Even if I am wrong in this view, it is very doubtful whether under the Victorian law as to orders to review, such an objection, however noble, can be entertained by this Court. In pursuance of sec. 88 (3) of the Justices Act 1915, at the close of the opening of the complainant's case and before any evidence was taken, the defendant's counsel gave a concise statement of his defence, and of the points on which he relied; and the provision of the Act is that he shall not be at liberty to enter or rely upon or give evidence as to any other matter than those included in the defence and points so stated. The main defence or point was "that the award as a matter of law and upon a proper construction of its terms did not apply to an apprentice in the position of the complainant." The words "in the position of the complainant" are vague; but they were further defined by defendant's counsel before the complainant's evidence was closed, as meaning merely that the award was not intended to apply to an apprentice who at the date of the execution of his indenture was not a member of the Union.
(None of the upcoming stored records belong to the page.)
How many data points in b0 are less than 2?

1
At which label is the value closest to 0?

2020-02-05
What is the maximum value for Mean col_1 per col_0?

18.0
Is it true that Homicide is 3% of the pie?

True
There was no suggestion of any kind that the complainant was not an apprentice at all (within the award). In view of the defence and points stated, the complainant was absolved from proving his case except so far as necessary to meet the defence and points submitted (Tibbits & Co. v. Holt[1]).
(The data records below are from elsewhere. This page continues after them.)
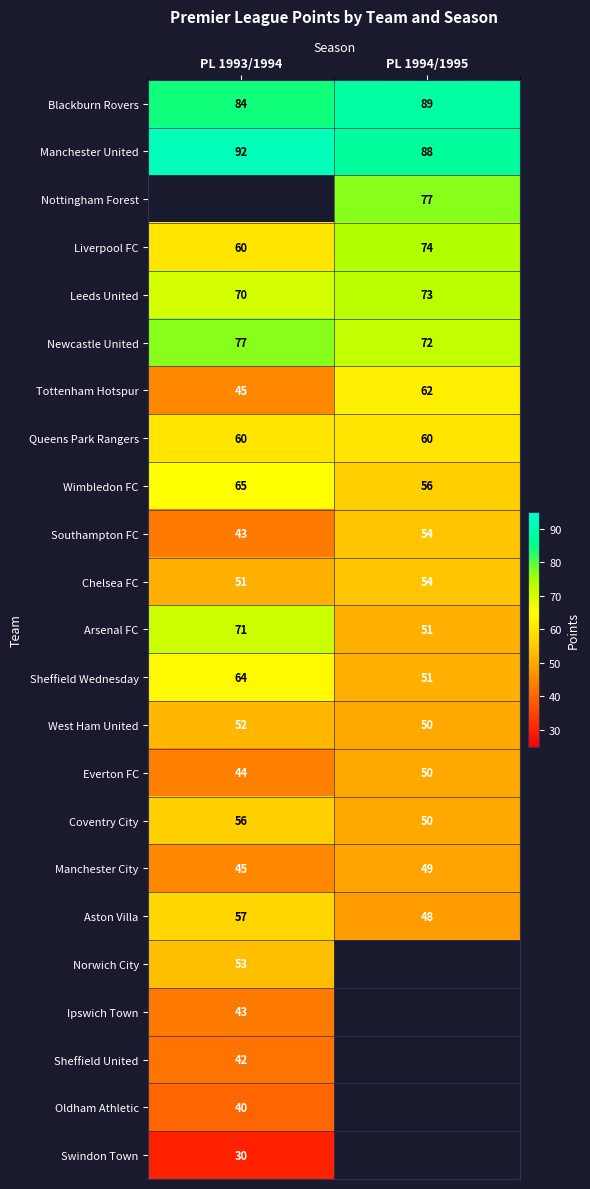

What value does the Newcastle United series have at PL 1993/1994?

77.0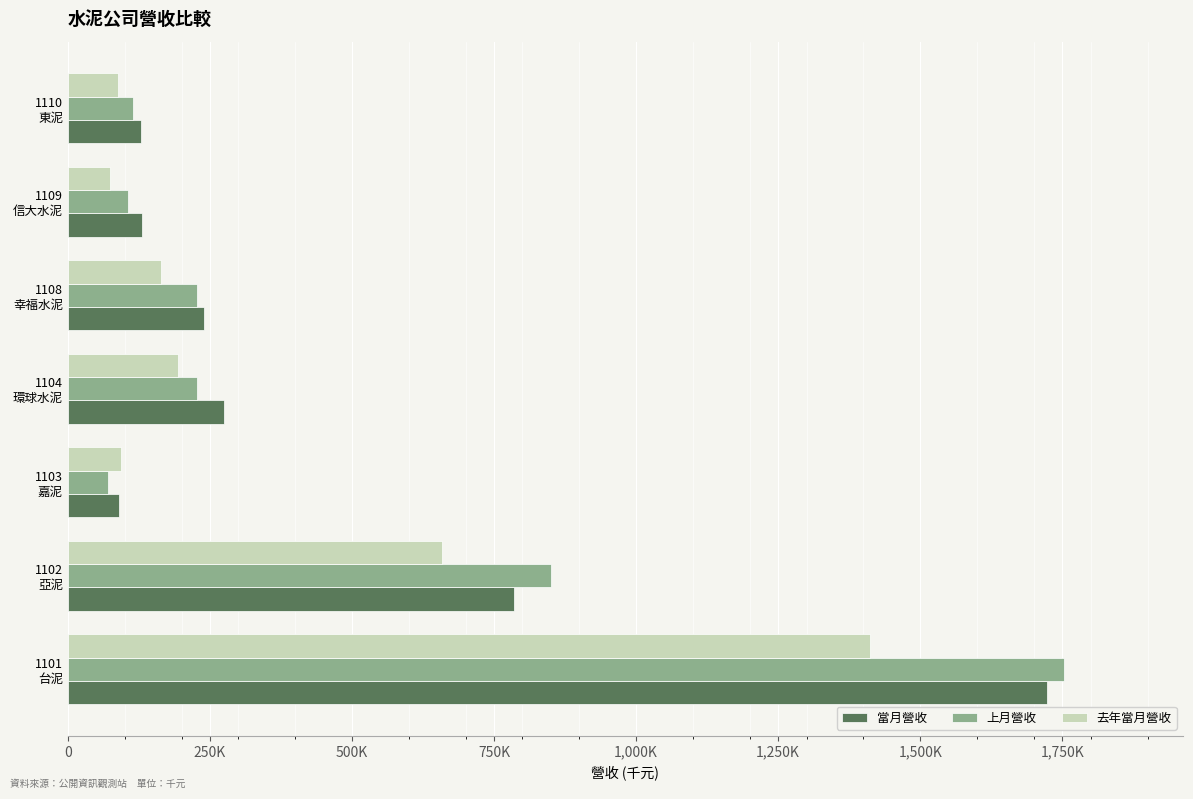

At which label is 上月營收 closest to 911791?

1102
亞泥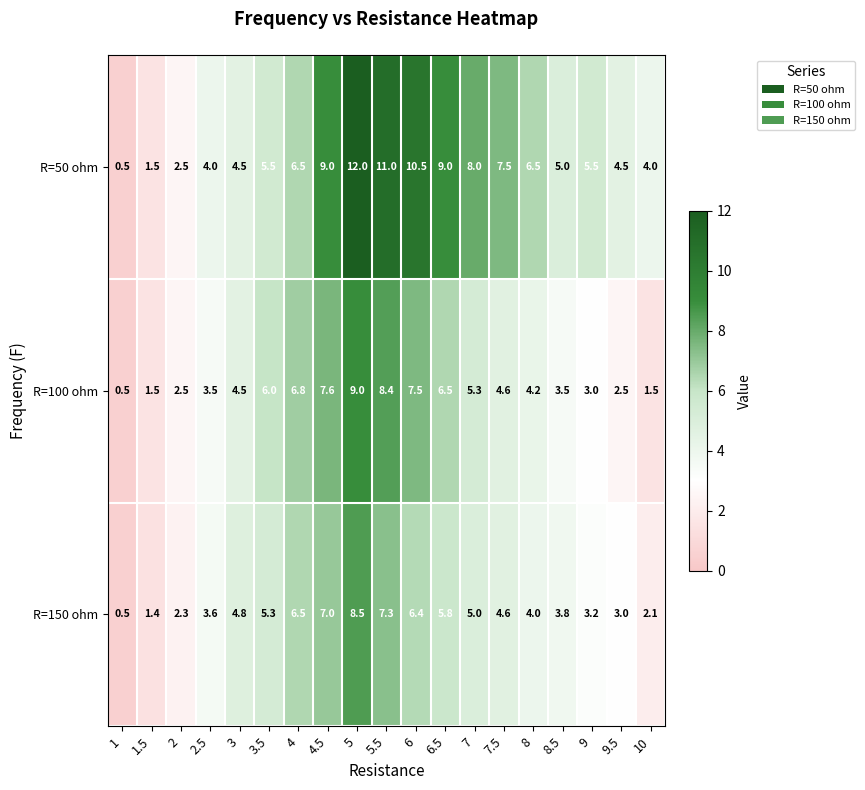

Rank the series by their maximum value, from highest to lowest.

R=50 ohm, R=100 ohm, R=150 ohm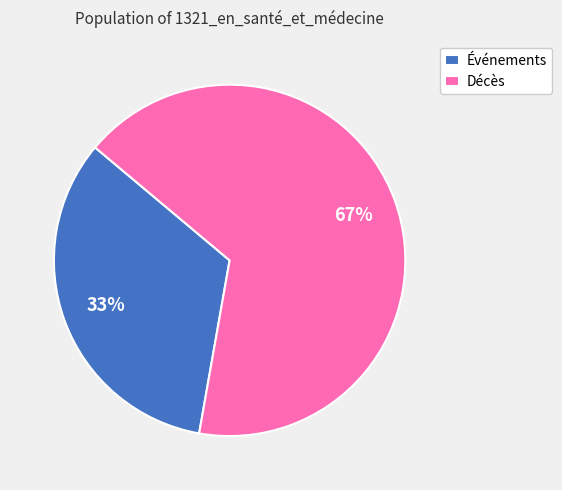

To the nearest percent, what portion does Décès represent?

67%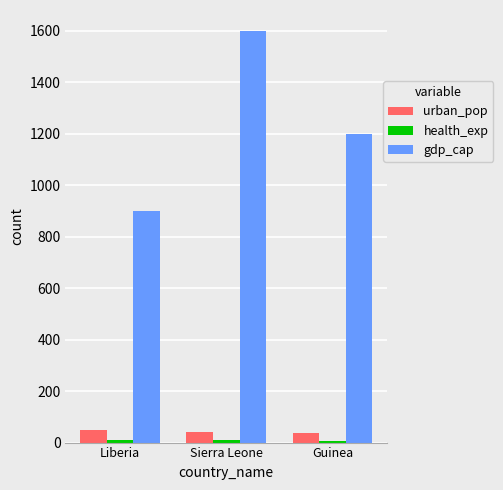

What is the sum of all gdp_cap values?

3700.0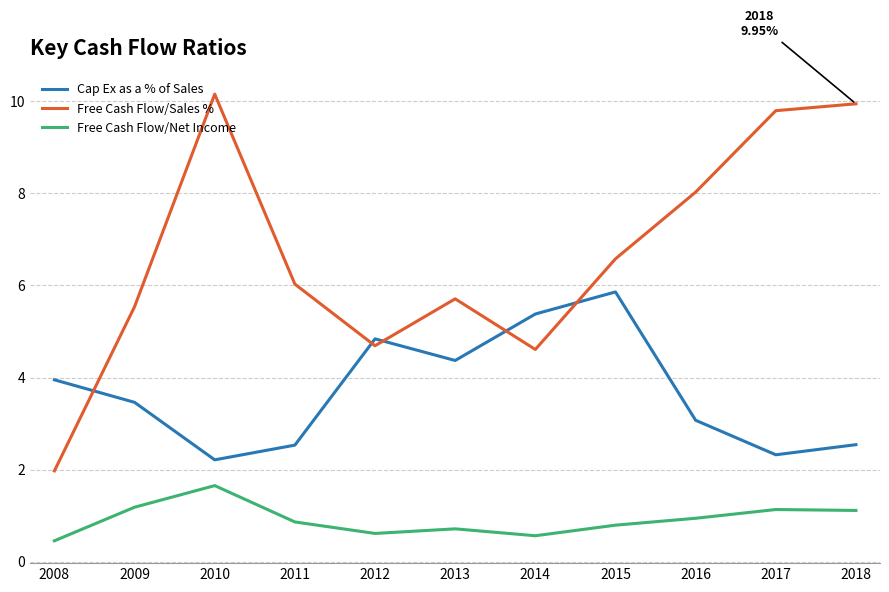

What is the difference between the maximum and minimum values in the Free Cash Flow/Net Income series?

1.2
But, at all events, it would be shocking if under such circumstances the complainant were not allowed to fill in the gap which is said to exist in the proof. The complainant offers to prove that he was apprenticed in fact to learn one of the trades mentioned in the determination of the Special Board under "mechanical engineer." Under sec. 155 of the Justices Act the Court or Judge has power on the return of the order to review to take further evidence, or to remit the case to Petty Sessions; and, as the Court of appeal, we should see to it that such a power be exercised.
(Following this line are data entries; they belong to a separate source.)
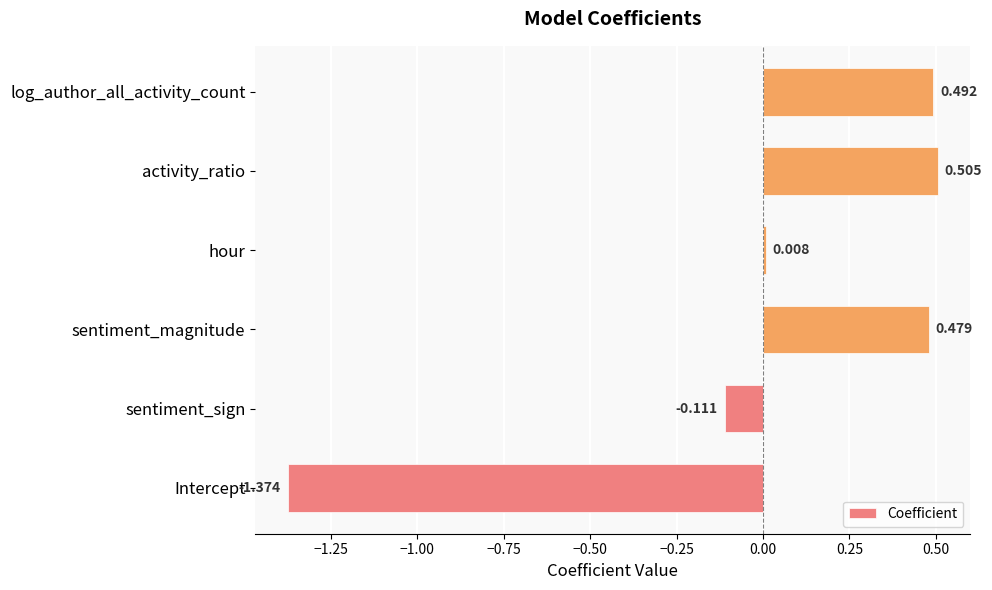

Rank the categories by value from lowest to highest.

Intercept, sentiment_sign, hour, sentiment_magnitude, log_author_all_activity_count, activity_ratio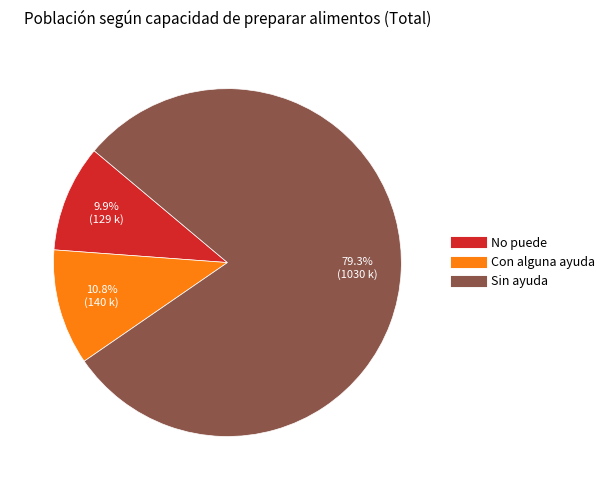

True or false: Sin ayuda accounts for 88% of the total.

False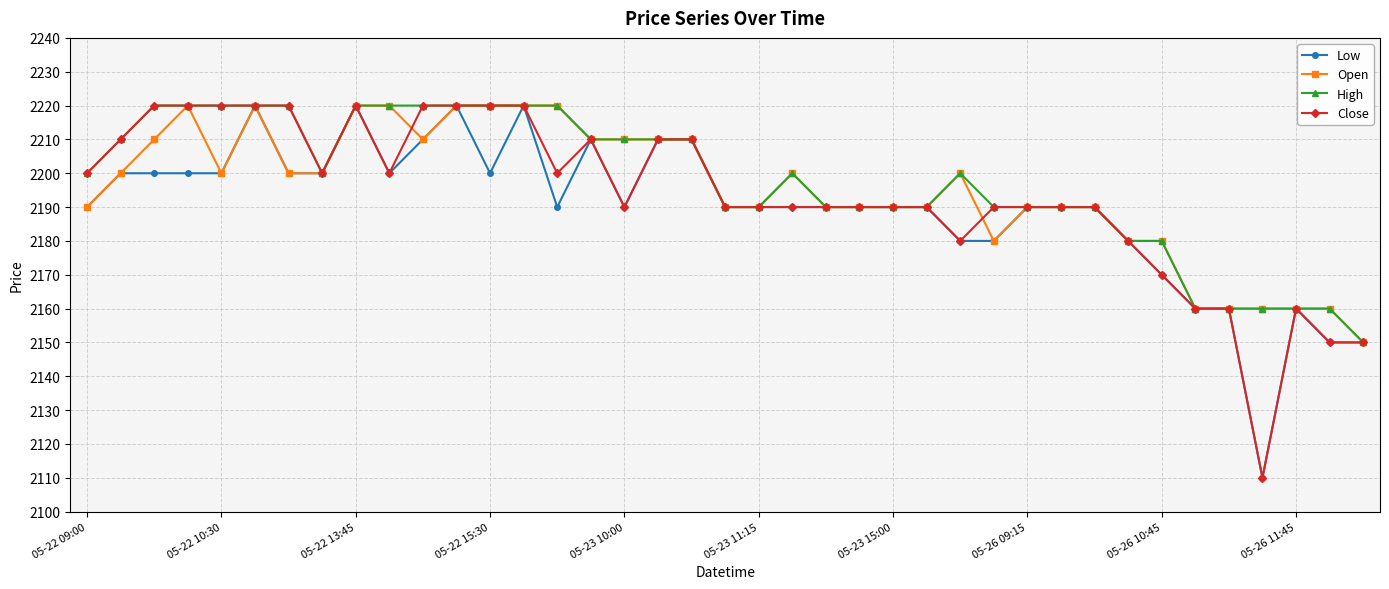

How many data points does each series have?

39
As to the alternative ground taken by the order nisi, that the amount of arrears of wages must be limited to a period of three months because of clause 17 of the award, I am of opinion that that clause does not apply to apprentices at all. Clause 17 applies only to "employees"; and under the definitions in clause 15, the word "employee" means "an adult employee who is a member of the Amalgamated Engineering Union, but this does not apply to apprentices."
Appeal dismissed with costs.
Solicitors for the appellant, Maurice Blackburn & Co.
Solicitors for the respondent, Haden Smith & Fitchett.
[1] (1890) 16 V.L.R. 714; 12 A.L.T. 102.